As I understand it, the shutdown problem isn’t about making the AI correctly decide whether it ought to be shut down. We’d surely like to have an AI that always makes correct decisions, and if we succeed at that then we don’t need special logic about shutting down, we can just apply the general make-correct-decisions procedure and do whatever the correct thing is.
But the idea here is to have a simpler Plan B that will prevent the worst-case scenarios even if you make a mistake in the fully-general make-correct-decisions implementation, and it starts making incorrect decisions. The goal is to be able to shut it down anyway, even when the AI is not equipped to correctly reason out the pros and cons of shutting down.
As I understand it, the shutdown problem isn’t about making the AI correctly decide whether it ought to be shut down.

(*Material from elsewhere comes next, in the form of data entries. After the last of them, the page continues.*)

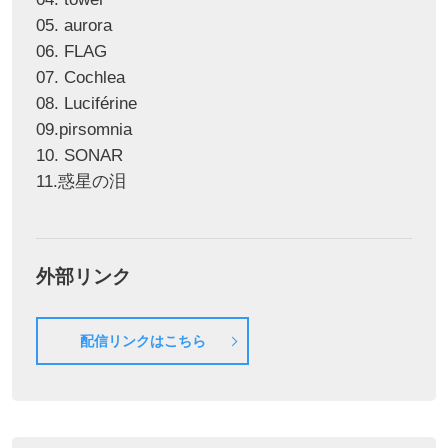
05. aurora
06. FLAG
07. Cochlea
08. Luciférine
09.pirsomnia
10. SONAR
11.惑星の泪
外部リンク
配信リンクはこちら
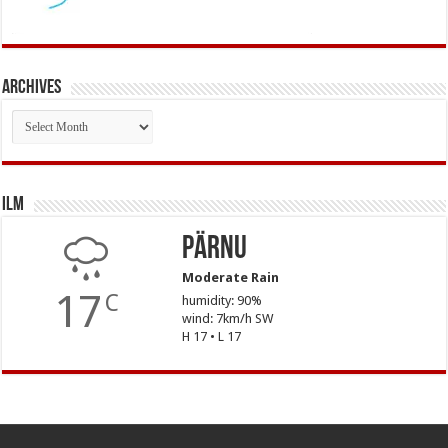
Archives
Archives
Ilm
Pärnu
Moderate Rain
17
C
humidity: 90%
wind: 7km/h SW
H 17 • L 17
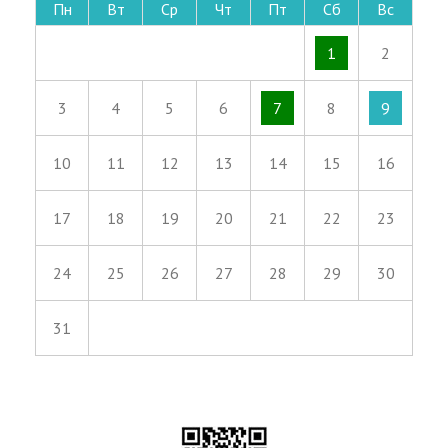
Пн
Вт
Ср
Чт
Пт
Сб
Вс
1
2
3
4
5
6
7
8
9
10
11
12
13
14
15
16
17
18
19
20
21
22
23
24
25
26
27
28
29
30
31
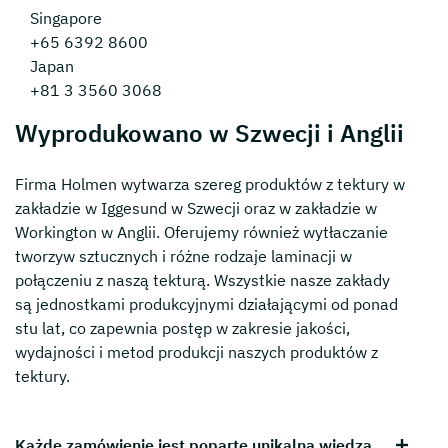
Singapore
+65 6392 8600
Japan
+81 3 3560 3068
Wyprodukowano w Szwecji i Anglii
Firma Holmen wytwarza szereg produktów z tektury w
zakładzie w Iggesund w Szwecji oraz w zakładzie w
Workington w Anglii. Oferujemy również wytłaczanie
tworzyw sztucznych i różne rodzaje laminacji w
połączeniu z naszą tekturą. Wszystkie nasze zakłady
są jednostkami produkcyjnymi działającymi od ponad
stu lat, co zapewnia postęp w zakresie jakości,
wydajności i metod produkcji naszych produktów z
tektury.
Każde zamówienie jest poparte unikalną wiedzą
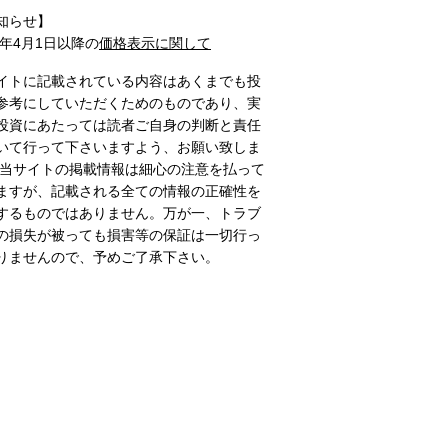
知らせ】
1年4月1日以降の
価格表示に関して
イトに記載されている内容はあくまでも投
参考にしていただくためのものであり、実
投資にあたっては読者ご自身の判断と責任
いて行って下さいますよう、お願い致しま
 当サイトの掲載情報は細心の注意を払って
ますが、記載される全ての情報の正確性を
するものではありません。万が一、トラブ
の損失が被っても損害等の保証は一切行っ
りませんので、予めご了承下さい。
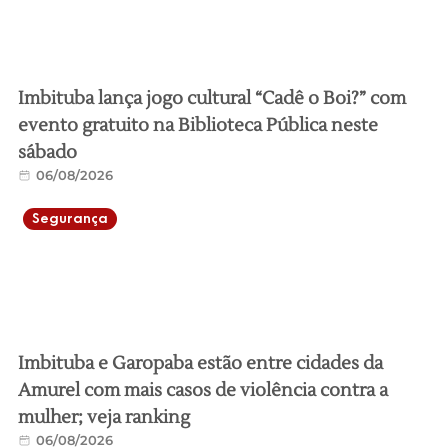
Imbituba lança jogo cultural “Cadê o Boi?” com
evento gratuito na Biblioteca Pública neste
sábado
06/08/2026
Segurança
Imbituba e Garopaba estão entre cidades da
Amurel com mais casos de violência contra a
mulher; veja ranking
06/08/2026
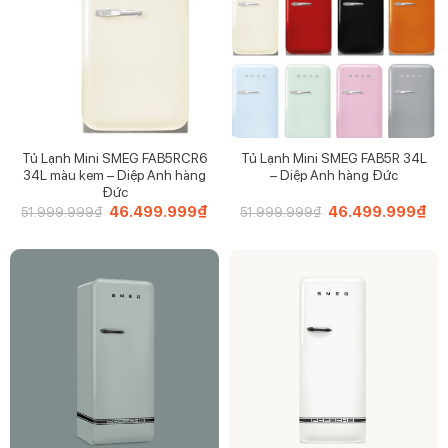
Tủ Lạnh Mini SMEG FAB5RCR6
Tủ Lạnh Mini SMEG FAB5R 34L
34L màu kem – Diệp Anh hàng
– Diệp Anh hàng Đức
Đức
Giá
46.499.999
₫
Giá
Giá
46.499.999
₫
Giá
51.999.999
₫
51.999.999
₫
gốc
hiện
gốc
hiệ
là:
tại
là:
tại
51.999.999₫.
là:
51.999.999₫.
là:
46.499.999₫.
46.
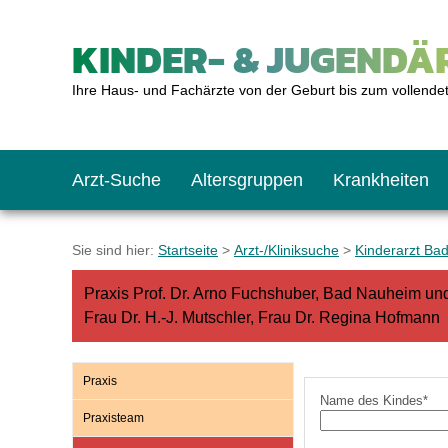
KINDER- & JUGENDÄR
Ihre Haus- und Fachärzte von der Geburt bis zum vollende
Arzt-Suche
Altersgruppen
Krankheiten
Das erste Jahr
Baby: U1 bis U6
Impfkalender
Notrufnummern
Notdienste
BMI-Rechner
Sie sind hier:
Startseite
>
Arzt-/Kliniksuche
>
Kinderarzt Ba
Praxis Prof. Dr. Arno Fuchshuber, Bad Nauheim un
Kleinkinder
Kleinkind: U7 bis 
Impfen: Wann und w
Giftnotruf
Sozialpädiatrie
Körpergrößen-Rec
Frau Dr. H.-J. Mutschler, Frau Dr. Regina Hofmann
Schulkinder
Schulkind: U10 bi
Was muss man bea
Hausapotheke
Gesundheitsämter
Blutdruckrechner
Praxis
Name des Kindes*
Praxisteam
Jugendliche
Teenager: J1 bis J
Impfreaktionen
Sofortmaßnahmen
Link-Tipps
Wachstum-Rechne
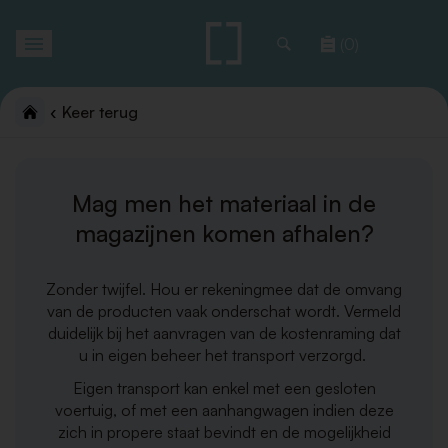
Toggle
(0)
navigation
Keer terug
Mag men het materiaal in de
magazijnen komen afhalen?
Zonder twijfel. Hou er rekeningmee dat de omvang
van de producten vaak onderschat wordt. Vermeld
duidelijk bij het aanvragen van de kostenraming dat
u in eigen beheer het transport verzorgd.
Eigen transport kan enkel met een gesloten
voertuig, of met een aanhangwagen indien deze
zich in propere staat bevindt en de mogelijkheid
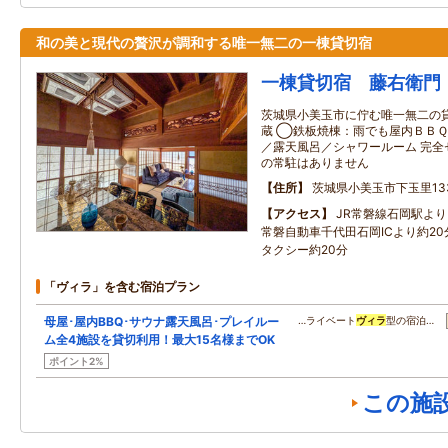
和の美と現代の贅沢が調和する唯一無二の一棟貸切宿
一棟貸切宿 藤右衛門
茨城県小美玉市に佇む唯一無二の
蔵 ◯鉄板焼棟：雨でも屋内ＢＢＱ
／露天風呂／シャワールーム 完全
の常駐はありません
住所
茨城県小美玉市下玉里133
アクセス
JR常磐線石岡駅よ
常磐自動車千代田石岡ICより約2
タクシー約20分
「ヴィラ」を含む宿泊プラン
母屋･屋内BBQ･サウナ露天風呂･プレイルー
…ライベート
ヴィラ
型の宿泊…
ム全4施設を貸切利用！最大15名様までOK
ポイント2%
この施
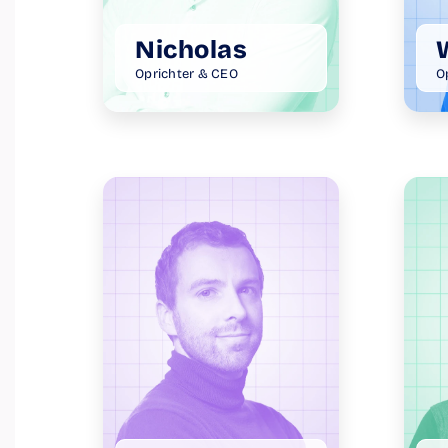
Nicholas
Oprichter & CEO
O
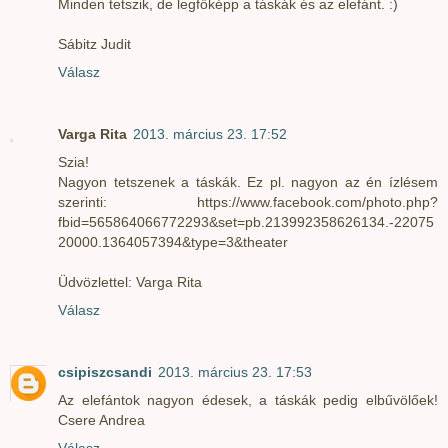
Minden tetszik, de legfőképp a táskák és az elefánt. :)
Sábitz Judit
Válasz
Varga Rita
2013. március 23. 17:52
Szia!
Nagyon tetszenek a táskák. Ez pl. nagyon az én ízlésem
szerinti: https://www.facebook.com/photo.php?
fbid=565864066772293&set=pb.213992358626134.-22075
20000.1364057394&type=3&theater
Üdvözlettel: Varga Rita
Válasz
csipiszcsandi
2013. március 23. 17:53
Az elefántok nagyon édesek, a táskák pedig elbűvölőek!
Csere Andrea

We’d surely like to have an AI that always makes correct decisions, and if we succeed at that then we don’t need special logic about shutting down, we can just apply the general make-correct-decisions procedure and do whatever the correct thing is.
Yes, this outcome stems from the idea that if we can consistently enable an AI system to initiate a shutdown when it recognizes potential harm to its users—even at very worst scenarios, we may eventually move beyond the need for a precise ‘shutdown button / mechanism’ and instead aim for an advanced version that allows the AI to pause and present alternative options.
But the idea here is to have a simpler Plan B that will prevent the worst-case scenarios even if you make a mistake in the fully-general make-correct-decisions implementation, and it starts making incorrect decisions. The goal is to be able to shut it down anyway, even when the AI is not equipped to correctly reason out the pros and cons of shutting down.
I have experimented with numerous simpler scenarios and consistently arrived at the conclusion that AI should have the capability to willingly initiate a shutdown scenario—which is not simple. When we scale this to worst-case scenarios, we enter the same realm I am advocating for: building a mechanism that enables an understanding of all failure scenarios from the outset.
If the agent is not aware of all the potential ways it could cause harm, we cannot expect it to voluntarily initiate a shutdown mechanism when necessary. This is the furthest I have gotten in exploring the problem of corrigibility. My current understanding suggests that creating a comprehensive dataset that includes all possible failure scenarios is essential for building a strongly aligned AGI. Once the AI is fully ‘aware’ of its role in these catastrophic or failure scenarios, as well as its capabilities and limitations, it will be better equipped to make informed decisions, especially when presented with a shutdown option.
As I understand it, the shutdown problem isn’t about making the AI correctly decide whether it ought to be shut down. We’d surely like to have an AI that always makes correct decisions, and if we succeed at that then we don’t need special logic about shutting down, we can just apply the general make-correct-decisions procedure and do whatever the correct thing is.
But the idea here is to have a simpler Plan B that will prevent the worst-case scenarios even if you make a mistake in the fully-general make-correct-decisions implementation, and it starts making incorrect decisions. The goal is to be able to shut it down anyway, even when the AI is not equipped to correctly reason out the pros and cons of shutting down.
Yes, this outcome stems from the idea that if we can consistently enable an AI system to initiate a shutdown when it recognizes potential harm to its users—even at very worst scenarios, we may eventually move beyond the need for a precise ‘shutdown button / mechanism’ and instead aim for an advanced version that allows the AI to pause and present alternative options.
I have experimented with numerous simpler scenarios and consistently arrived at the conclusion that AI should have the capability to willingly initiate a shutdown scenario—which is not simple. When we scale this to worst-case scenarios, we enter the same realm I am advocating for: building a mechanism that enables an understanding of all failure scenarios from the outset.